One of the featured stories at the AOL Fanhouse bears this headline:
“CBS Selection Sunday Show: More Popular Than the NBA”
One can only imagine the spastic convulsions of joy that brought to so many of the NBA bashers that lurk in the swamp that is the Fanhouse comments section.
The blog post itself:
“Now here’s a fact I didn’t know: The CBS Selection Sunday show draws higher ratings than any NBA game outside the Finals.
That’s just incredible to me. We’re not talking about a broadcast of a game, we’re just talking about a broadcast of an announcement of which teams will play in some games in a few days. And yet Jim Nantz and Billy Packer draw more viewers than Shaq or Kobe or LeBron.”

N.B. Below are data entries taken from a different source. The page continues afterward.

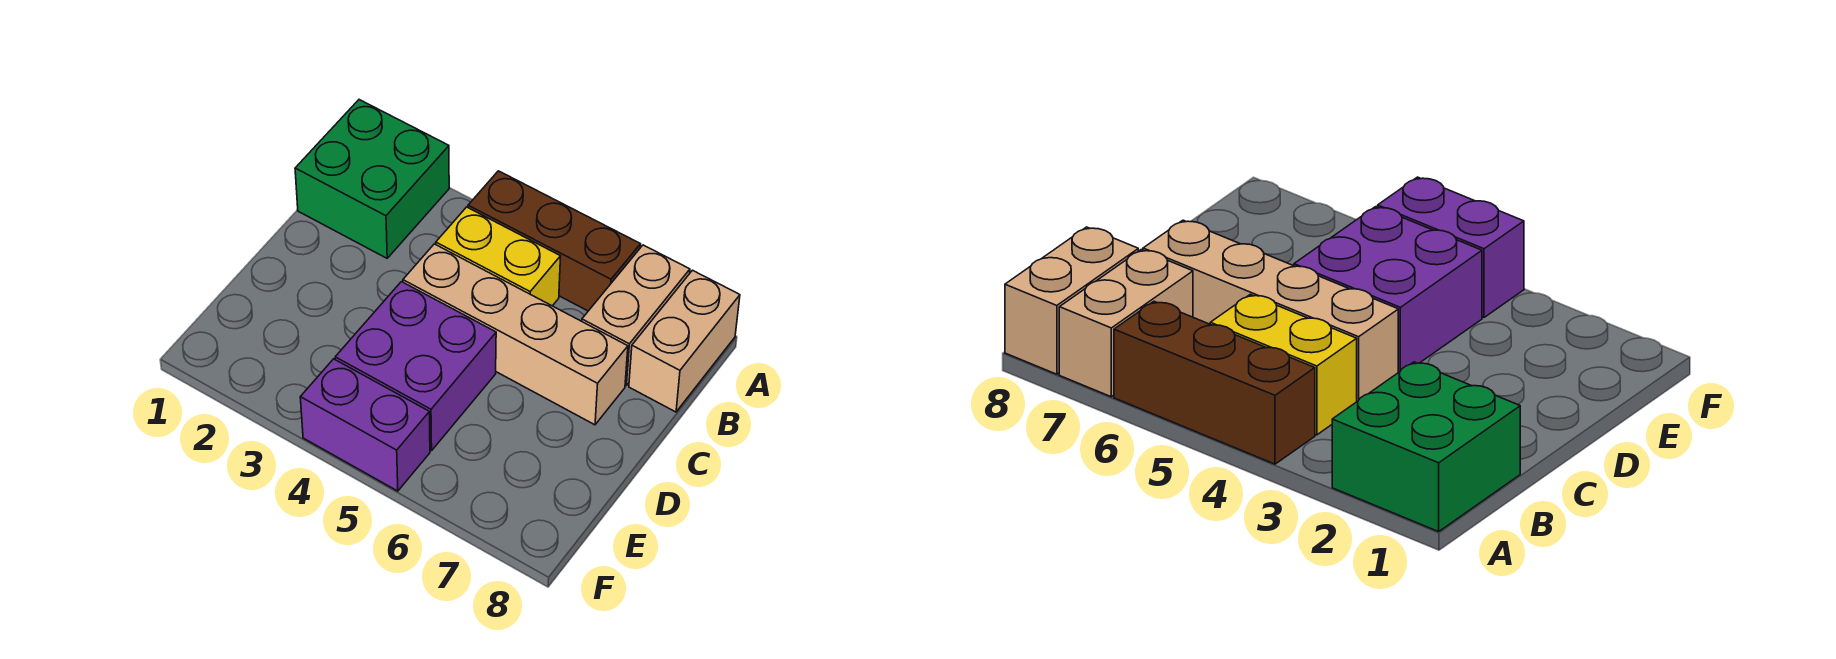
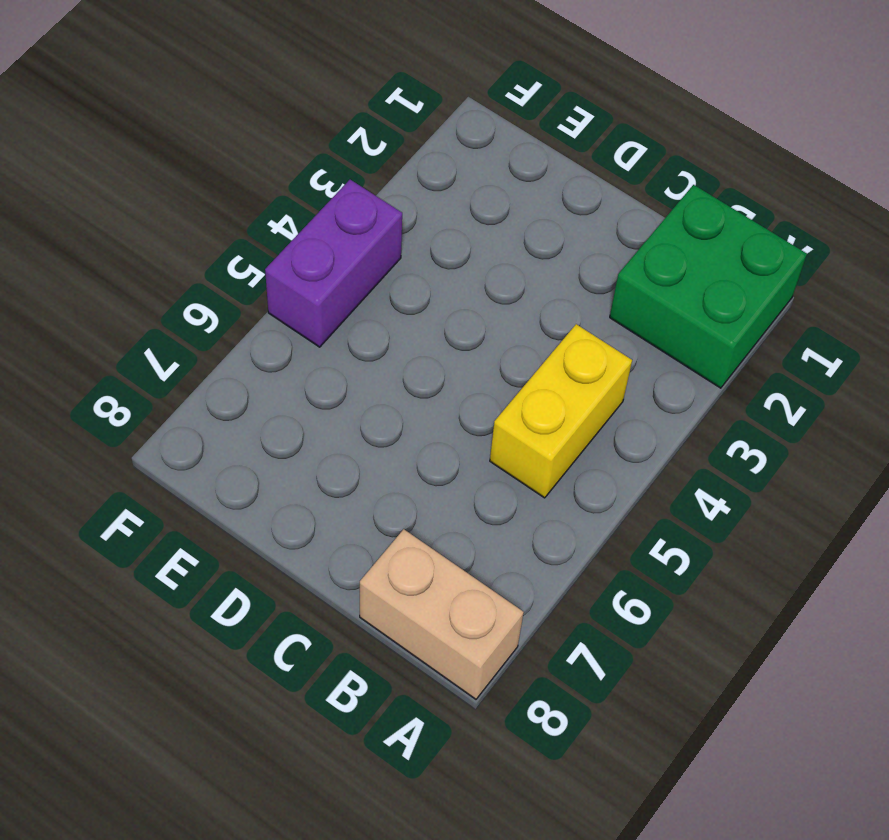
none -> brown brick A4:A6 level 1
none -> tan brick A7:B7 level 1

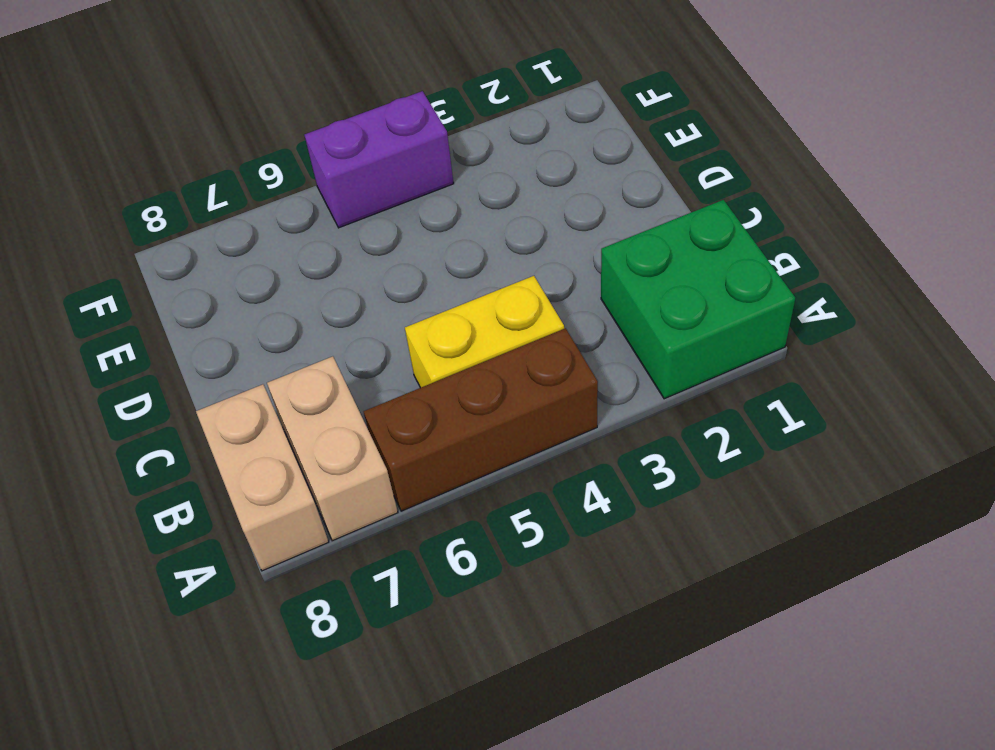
none -> tan brick C4:C7 level 1
none -> purple brick D4:E5 level 1

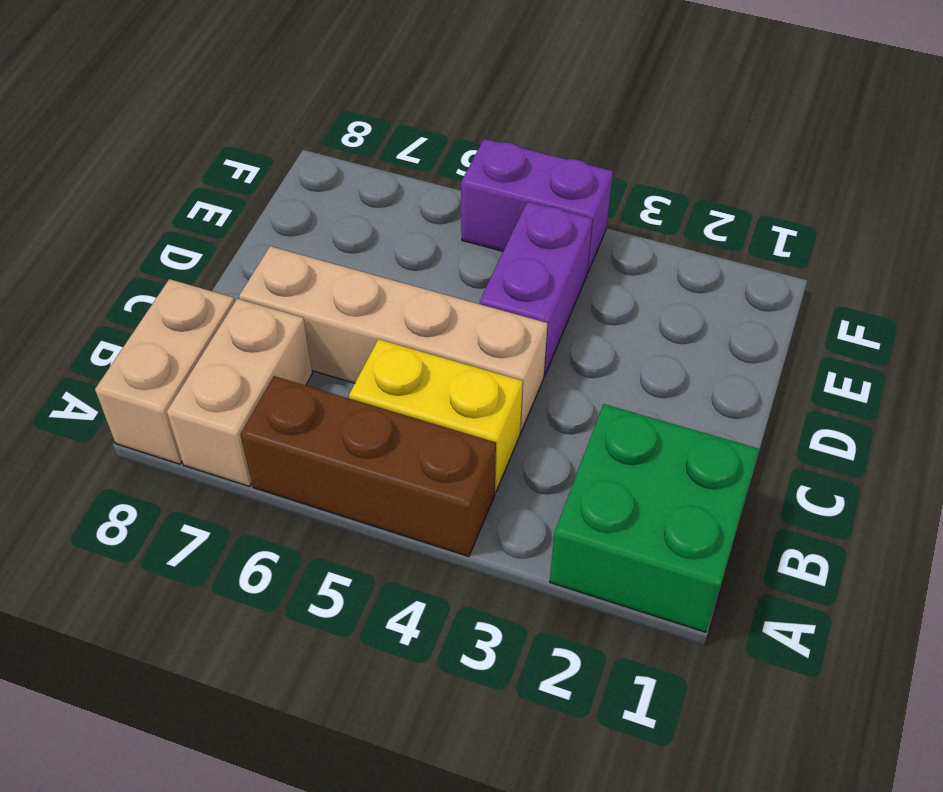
purple brick D4:E4 level 1 -> purple brick D4:E5 level 1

Wrong. While the selection show draws a relatively huge 4.6 rating (just over half of the 8.4 the BCS selection show drew on FOX earlier this year), it does not outrate every NBA game prior to the Finals.

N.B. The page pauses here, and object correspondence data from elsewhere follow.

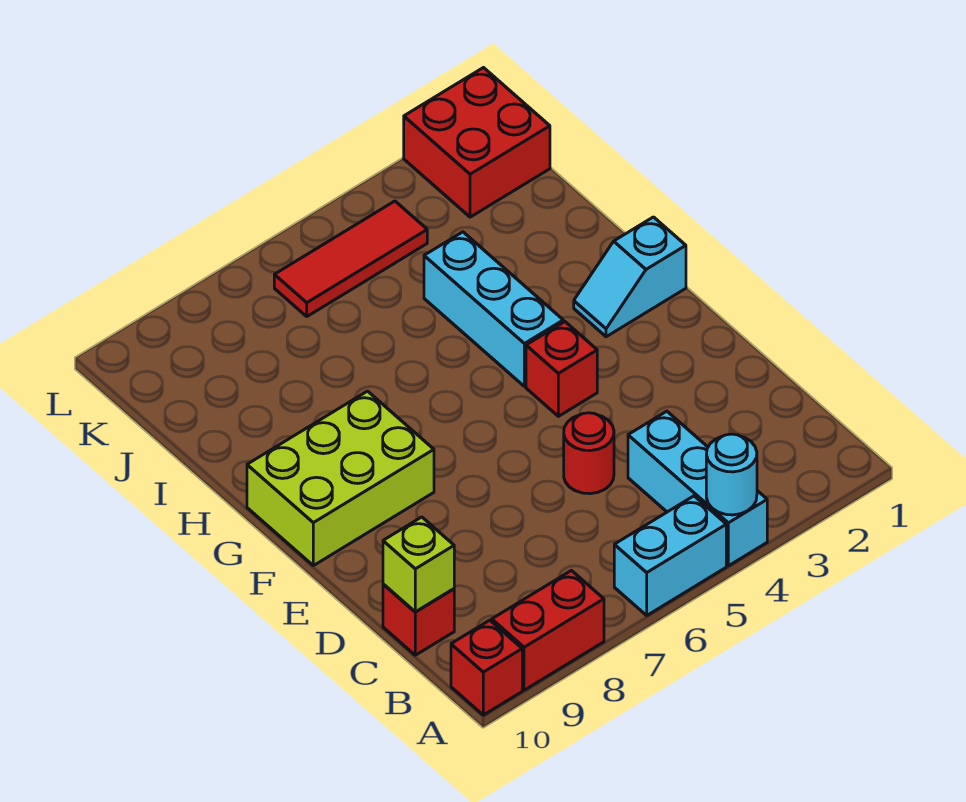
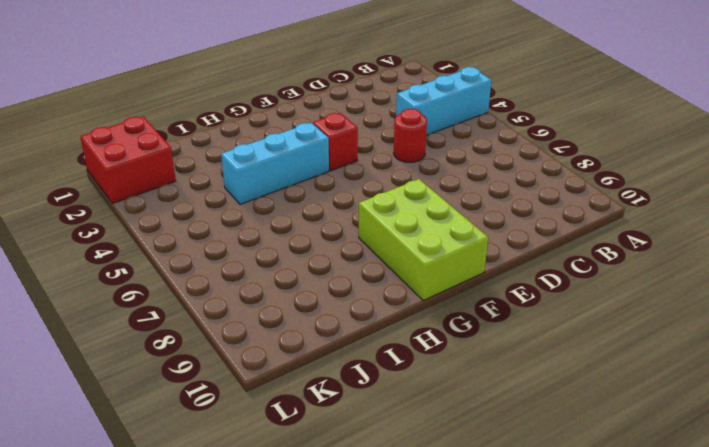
none -> cyan brick A5:A6 level 1
none -> red brick A8:A9 level 1
none -> red brick A10 level 1

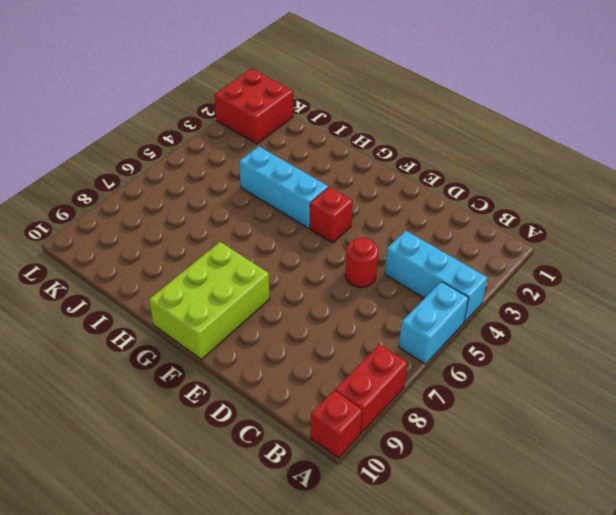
none -> red brick C10 level 1
none -> cyan slope G1:G2 level 1 top 1
none -> red tile K4:K6 level 1

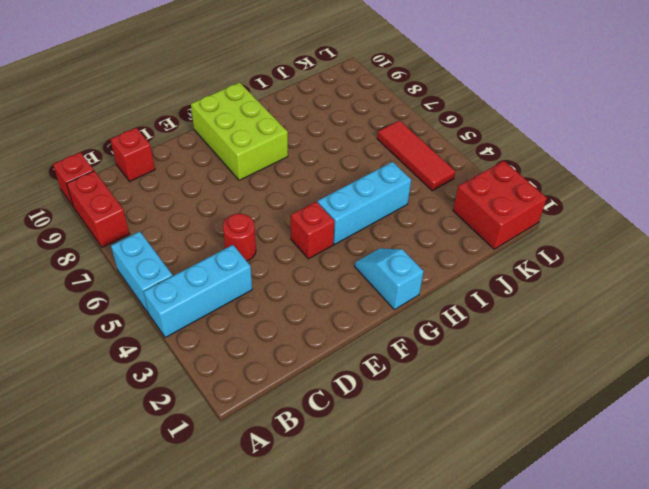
none -> cyan round brick A4 level 2
none -> lime brick C10 level 2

Blogger Michael David Smith cites this Jim Nantz statement in a Richard Dietsch SI.com piece: “Now [the Selection Show] will generate a bigger rating than any NBA game until they get to the NBA Finals.” Nantz did not specify any factual truths in his statement — it was essentially a generality, a statement assumed to be true, like ‘Paris Hilton has an STD’. Now it’s being assumed as fact, even though it is completely incorrect.
Two of the ten pre-Finals playoff games on ABC drew ratings of 6.1 and 5.5 (Cleveland/Detroit Game 7 and Detroit/Miami Game 4). Several playoff games drew higher ratings on cable as well. The Eastern Conference Finals on ESPN drew a 4.8 average cable rating, including the two highest rated basketball games, college or pro, in ESPN history (Games 5 and 6, which drew ratings of 5.5 and 5.4, respectively). Even excluding cable ratings, Game 7 of the Spurs/Mavericks series on TNT still drew a 4.7 national rating (and a 5.7 cable rating).

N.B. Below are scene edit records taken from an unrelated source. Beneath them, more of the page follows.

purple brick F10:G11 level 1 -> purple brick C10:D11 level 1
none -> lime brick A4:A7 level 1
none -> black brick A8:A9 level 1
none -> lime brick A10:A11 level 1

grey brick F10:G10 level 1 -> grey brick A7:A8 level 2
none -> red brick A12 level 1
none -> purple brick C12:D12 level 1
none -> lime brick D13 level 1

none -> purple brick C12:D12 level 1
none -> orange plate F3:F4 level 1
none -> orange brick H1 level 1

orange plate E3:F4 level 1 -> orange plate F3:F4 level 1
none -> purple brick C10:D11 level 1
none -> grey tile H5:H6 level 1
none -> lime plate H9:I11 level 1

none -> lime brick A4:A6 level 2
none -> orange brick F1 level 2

The Selection Show gets a very large rating, and that is a testament to college basketball’s popularity. But it is not dominating the NBA quite as much as the league’s detractors would like. Of course, considering the traffic that the Fanhouse and SI.com get compared to this blog, the vast majority of sports observers are still going to come away thinking that an hour-long selection show beats every NBA game until the Finals.
But that’s no surprise; when it comes to making the NBA look bad, the facts are never necessary.
Cable ratings measure the percentage of people with access to a cable network (in this case, ESPN or TNT) who tuned into a given show, in contrast to national ratings, which measure the percentage of the entire TV population that tuned into a program.